I’ll start with what I liked about the Agora. I was pleasantly surprised by the quality of the rear camera, and even though grain can be an issue in moderately lit conditions, it produces well exposed images in many circumstances. Compared to similarly priced devices the Agora definitely wins in this department, although it’s still several steps behind the high-end sector, as you’d expect.
On the less surprising side, performance from the Qualcomm Snapdragon 400 SoC inside, paired with 1 GB of RAM, is more than adequate for everyday tasks. Near-stock Android 4.4 is kept smooth and responsive, while there’s also enough grunt to play most games at the display’s native 720p resolution. Battery life from the 9.5 Wh internal cell is also adeqaute, although not as good as I was expecting.

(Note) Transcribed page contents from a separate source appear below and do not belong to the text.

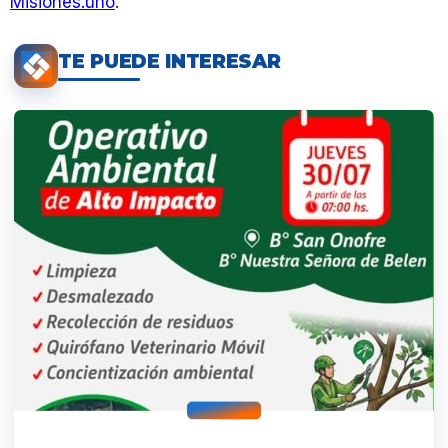
Misiones.uno
.
TE PUEDE INTERESAR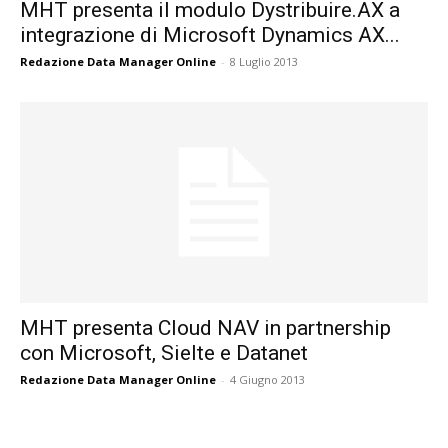
MHT presenta il modulo Dystribuire.AX a
integrazione di Microsoft Dynamics AX...
Redazione Data Manager Online
-
8 Luglio 2013
MHT presenta Cloud NAV in partnership
con Microsoft, Sielte e Datanet
Redazione Data Manager Online
-
4 Giugno 2013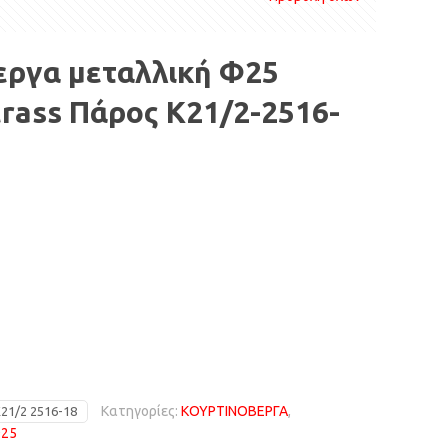
εργα μεταλλική Φ25
rass Πάρος Κ21/2-2516-
Κατηγορίες:
ΚΟΥΡΤΙΝΟΒΕΡΓΑ
,
21/2 2516-18
25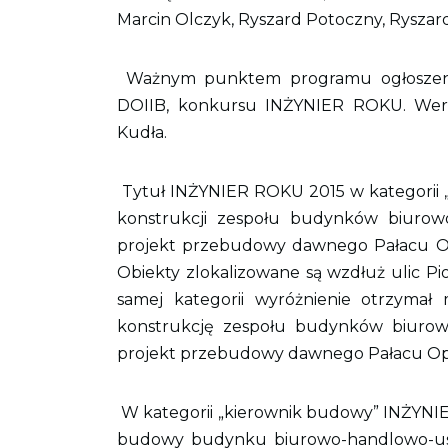
Marcin Olczyk, Ryszard Potoczny, Ryszard 
Ważnym punktem programu ogłoszenie
DOIIB, konkursu INŻYNIER ROKU. Werdy
Kudła.
Tytuł INŻYNIER ROKU 2015 w kategorii „
konstrukcji zespołu budynków biurow
projekt przebudowy dawnego Pałacu O
Obiekty zlokalizowane są wzdłuż ulic Pi
samej kategorii wyróżnienie otrzymał
konstrukcję zespołu budynków biurow
projekt przebudowy dawnego Pałacu O
W kategorii „kierownik budowy” INŻYNI
budowy budynku biurowo-handlowo-usłu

I was disappointed with the display quality on the Agora, with BenQ clearly opting for the cheapest IPS panel, which delivers mediocre color quality even though its resolution is on-par with other devices at this price point. It’s also very hard to view the panel outdoors, with a lack of reflection reduction techniques hampering its usage despite good indoor brightness.
The design is also bland and uninteresting. The use of mostly plastic makes the Agora 4G feel cheap in your hands, and it’s not the most ergonomic device I’ve ever used, especially as BenQ decided to place the power button along the top edge. It simply looks like a generic smartphone, which when you consider its hardware as well, you realize it basically is.

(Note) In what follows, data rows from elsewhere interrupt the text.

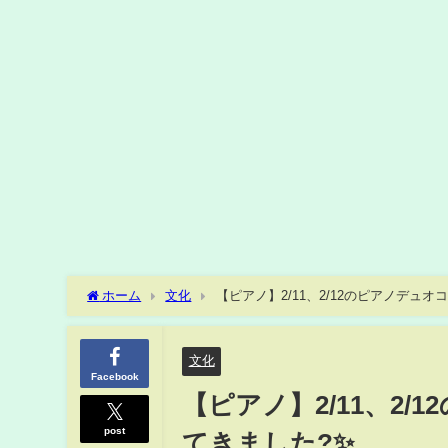
ホーム
文化
【ピアノ】2/11、2/12のピアノデュ
文化
Facebook
【ピアノ】2/11、2
post
てきました?✨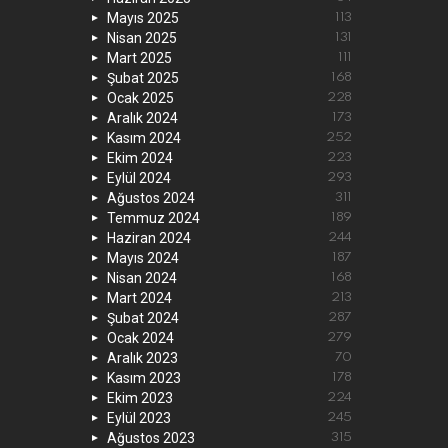
Mayıs 2025
113
Nisan 2025
131
Mart 2025
111
Şubat 2025
168
Ocak 2025
228
Aralık 2024
173
Kasım 2024
252
Ekim 2024
223
Eylül 2024
293
Ağustos 2024
311
Temmuz 2024
189
Haziran 2024
244
Mayıs 2024
187
Nisan 2024
168
Mart 2024
213
Şubat 2024
287
Ocak 2024
279
Aralık 2023
70
Kasım 2023
178
Ekim 2023
224
Eylül 2023
245
Ağustos 2023
315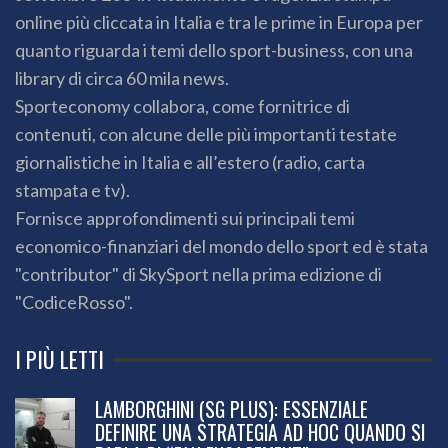
online più cliccata in Italia e tra le prime in Europa per
quanto riguarda i temi dello sport-business, con una
library di circa 60 mila news.
Sporteconomy collabora, come fornitrice di
contenuti, con alcune delle più importanti testate
giornalistiche in Italia e all’estero (radio, carta
stampata e tv).
Fornisce approfondimenti sui principali temi
economico-finanziari del mondo dello sport ed è stata
"contributor" di SkySport nella prima edizione di
"CodiceRosso".
I PIÙ LETTI
LAMBORGHINI (SG PLUS): ESSENZIALE
DEFINIRE UNA STRATEGIA AD HOC QUANDO SI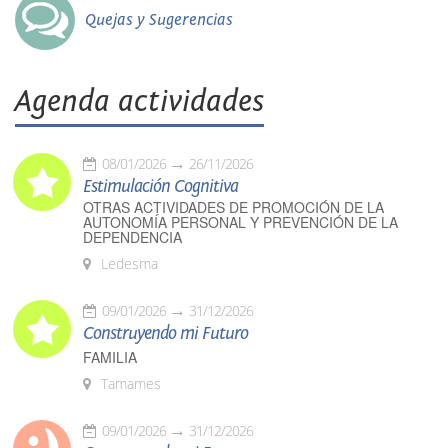
Quejas y Sugerencias
Agenda actividades
08/01/2026
26/11/2026
Estimulación Cognitiva
OTRAS ACTIVIDADES DE PROMOCIÓN DE LA
AUTONOMÍA PERSONAL Y PREVENCIÓN DE LA
DEPENDENCIA
Ledesma
09/01/2026
31/12/2026
Construyendo mi Futuro
FAMILIA
Tamames
09/01/2026
31/12/2026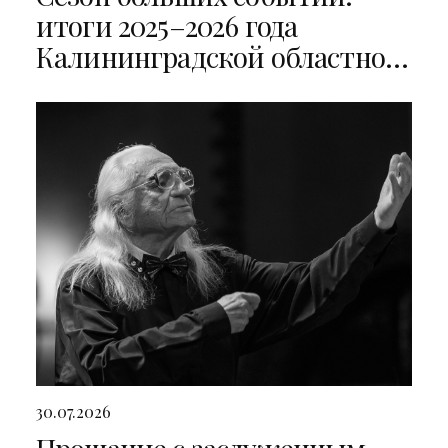
итоги 2025–2026 года
Калининградской областной
филармонии
30.07.2026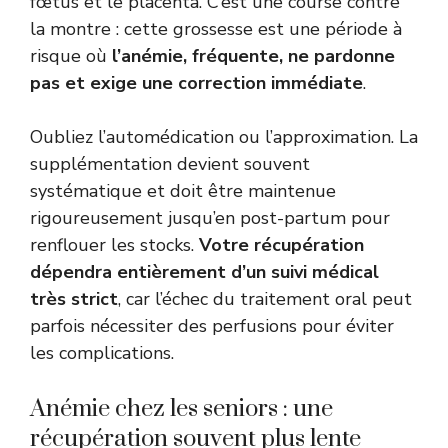
fœtus et le placenta. C’est une course contre
la montre : cette grossesse est une période à
risque où
l’anémie, fréquente, ne pardonne
pas et exige une correction immédiate
.
Oubliez l’automédication ou l’approximation. La
supplémentation devient souvent
systématique et doit être maintenue
rigoureusement jusqu’en post-partum pour
renflouer les stocks.
Votre récupération
dépendra entièrement d’un suivi médical
très strict
, car l’échec du traitement oral peut
parfois nécessiter des perfusions pour éviter
les complications.
Anémie chez les seniors : une
récupération souvent plus lente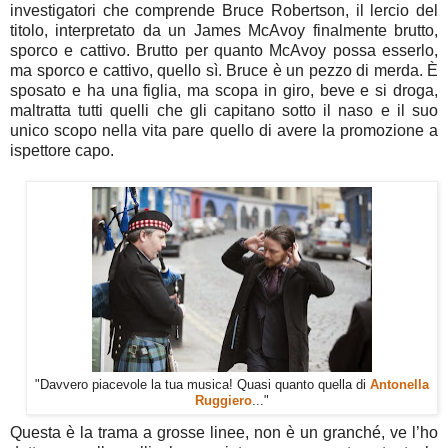
investigatori che comprende Bruce Robertson, il lercio del
titolo, interpretato da un James McAvoy finalmente brutto,
sporco e cattivo. Brutto per quanto McAvoy possa esserlo,
ma sporco e cattivo, quello sì. Bruce è un pezzo di merda. È
sposato e ha una figlia, ma scopa in giro, beve e si droga,
maltratta tutti quelli che gli capitano sotto il naso e il suo
unico scopo nella vita pare quello di avere la promozione a
ispettore capo.
"Davvero piacevole la tua musica! Quasi quanto quella di
Antonella
Ruggiero
..."
Questa è la trama a grosse linee, non è un granché, ve l’ho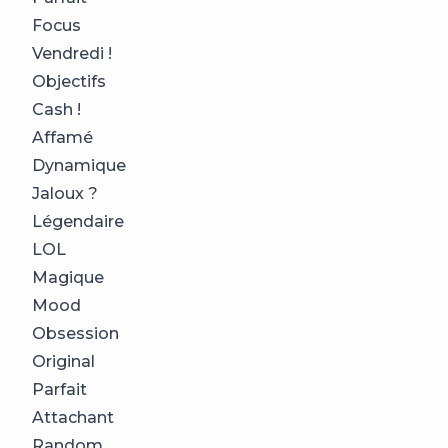
Focus
Vendredi !
Objectifs
Cash !
Affamé
Dynamique
Jaloux ?
Légendaire
LOL
Magique
Mood
Obsession
Original
Parfait
Attachant
Random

There’s nothing wrong with a generic smartphone though, so long as it’s priced appropriately. In that respect, Kogan has done reasonably well for the Australian market, slapping an AU$229 price tag on it that matches the local price for the LTE-equipped Moto G. The Moto G is a marginally better device across the board, but if you want a better camera and battery life the Agora 4G is definitely worth considering.
Outside of Australia, the Agora 4G is a much harder sell. At US$219, it’s $20 more than the Moto G 4G with the added uncertainty of not supporting all the LTE bands in Europe or North America. If it doesn’t support 4G in your area, the second-generation Moto G for $179 looks like a much better deal, and for a whole $50 less the Asus Zenfone 5 seems like an absolute bargain.
Pros: Surprisingly decent 8-megapixel camera. Good performance for a mid-range device. Runs near-vanilla Android 4.4.
Cons: Bland, generic smartphone design. Below average display quality. About $40 too expensive in a very competitive price segment. A few strange software bugs.